The “Idols” to which they are referring are the American Idols, a nationwide phenomena which brought mass hysteria to Simon malls across the country in 2003, thanks to Simon Brand Ventures and its unique relationship with Coca-Cola, sponsor of the immensely popular program.
“Of the 246 malls that we own, we generate traffic to the tune of 2 billion people a year,” said Stewart Stockdale, Simon's chief marketing officer and president of Simon Brand Ventures. “Approximately one-third of Americans shop at a Simon mall every year. If you take the NBA, NFL, NASCAR, all the major sports combined, their events would only equal one-fourth of our traffic. We are a PEOPLE machine.”
Hence, Simon Brand Ventures, the relatively new consumer arm of the company that monetizes the vast traffic generated daily, is in effect, making commerce from commerce. Exhibit #1 might be the wild success of the Simon Gift Card, which generated $340 million in sales in 2003.
“In the past, shopping malls grew up individualistically, as stand-alone entities,” Stockdale said. “Now, we look at ourselves on a portfolio — or network — level. We really are the only mall operator in this country with a national footprint.”

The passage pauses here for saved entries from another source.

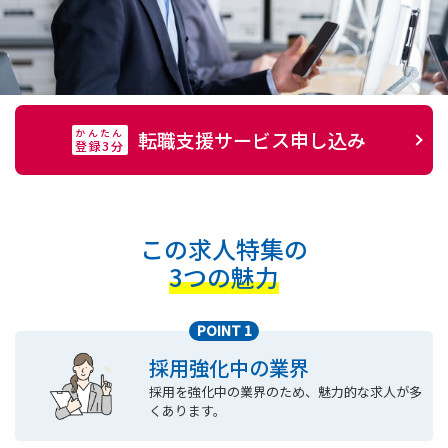
かんたん
転職支援サービス申し込み
登録3分
この求人特集の
3つの魅力
POINT 1
採用強化中の業界
採用を強化中の業界のため、魅力的な求人が多
くあります。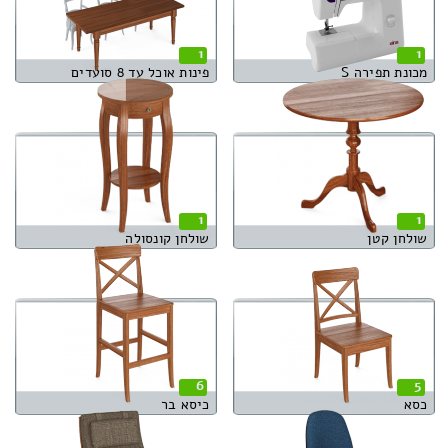
1
1
מכונת תפירה S
פינות אוכל עד 8 סועדים
1
1
שולחן קטן
שולחן קונסולה
6
5
כסא
כיסא בר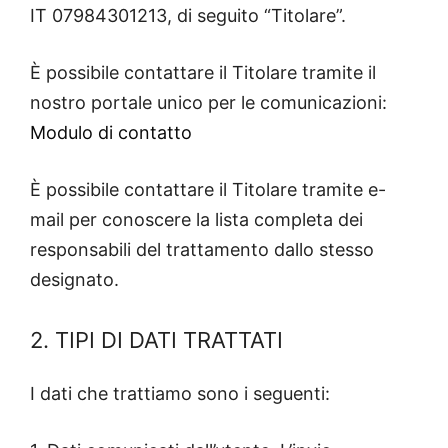
IT 07984301213, di seguito “Titolare”.
È possibile contattare il Titolare tramite il
nostro portale unico per le comunicazioni:
Modulo di contatto
È possibile contattare il Titolare tramite e-
mail per conoscere la lista completa dei
responsabili del trattamento dallo stesso
designato.
2. TIPI DI DATI TRATTATI
I dati che trattiamo sono i seguenti:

And an impressive footprint at that, leading to strategic partnerships with Coca-Cola, Cingular, Visa and the like. Not to mention a new relationship with Arbitron to quantify just how effective mall marketing truly is.

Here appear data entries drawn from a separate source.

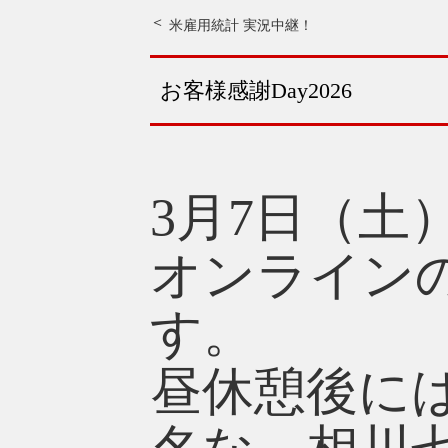
米雇用統計 実況中継！
お客様感謝Day2026
3月7日（土
オンライン
す。
昼休憩後に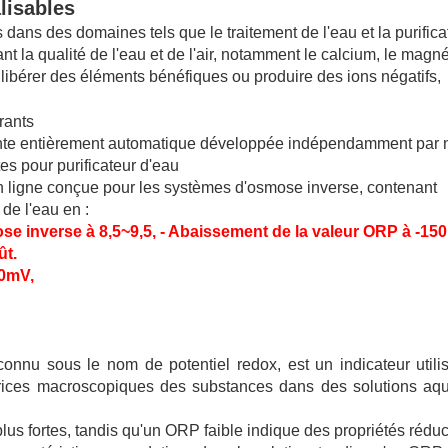
lisables
dans des domaines tels que le traitement de l'eau et la purifica
ant la qualité de l'eau et de l'air, notamment le calcium, le magn
t libérer des éléments bénéfiques ou produire des ions négatifs,
ligente entièrement automatique développée indépendamment par 
ligne conçue pour les systèmes d'osmose inverse, contenant
 de l'eau en :
e inverse à 8,5~9,5, - Abaissement de la valeur ORP à -150
ût.
00mV,
onnu sous le nom de potentiel redox, est un indicateur utilis
uctrices macroscopiques des substances dans des solutions aqu
us fortes, tandis qu'un ORP faible indique des propriétés réduc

“The malls are a perfect way for brands to reach consumers. Not only can you send your message through a media channel at the mall; you can sample the product and hopefully make the sale. Plus, there are opportunities for activity-based marketing like the American Idol tour and the Simon Super Chefs Live! event.”
Which makes Simon's current advertising theme, “More Choices,” as applicable to its marketing partners as it is to consumers.
There's a popular anecdote told and re-told throughout the company about Melvin Simon, co-founder, once saying that he wanted to charge every person who entered his mall a dollar. At the time, everyone laughed.
This year, Simon Brand Ventures plans to generate $85 million in revenue. And Melvin gets the last laugh.
10:00 p.m., the mall doors are locked, the final guests bid goodnight. It is the end of a long day, and the beginning of another.
While it's closing time in most of America, a new day is dawning in other parts of the world. And Simon is already at work.
Enter Simon's international business initiative in Europe, which will help Simon bring its tried-and-true business practices to the world marketplace.
Soon, Simon will pilot Simon Business Network programs in select European properties.
“We're exporting our intellectual capital,” said Cavanagh. “Helping companies overseas implement the same successful programs in their respective markets.”
Meanwhile, back at home, Simon is building four new open-air centers of its own in Indianapolis, Jacksonville, Austin and, while the Phase III expansion of The Forum Shops at Caesars nears completion.
Somewhere deep within Simon's headquarters in Indianapolis, Indiana, a gong is ringing.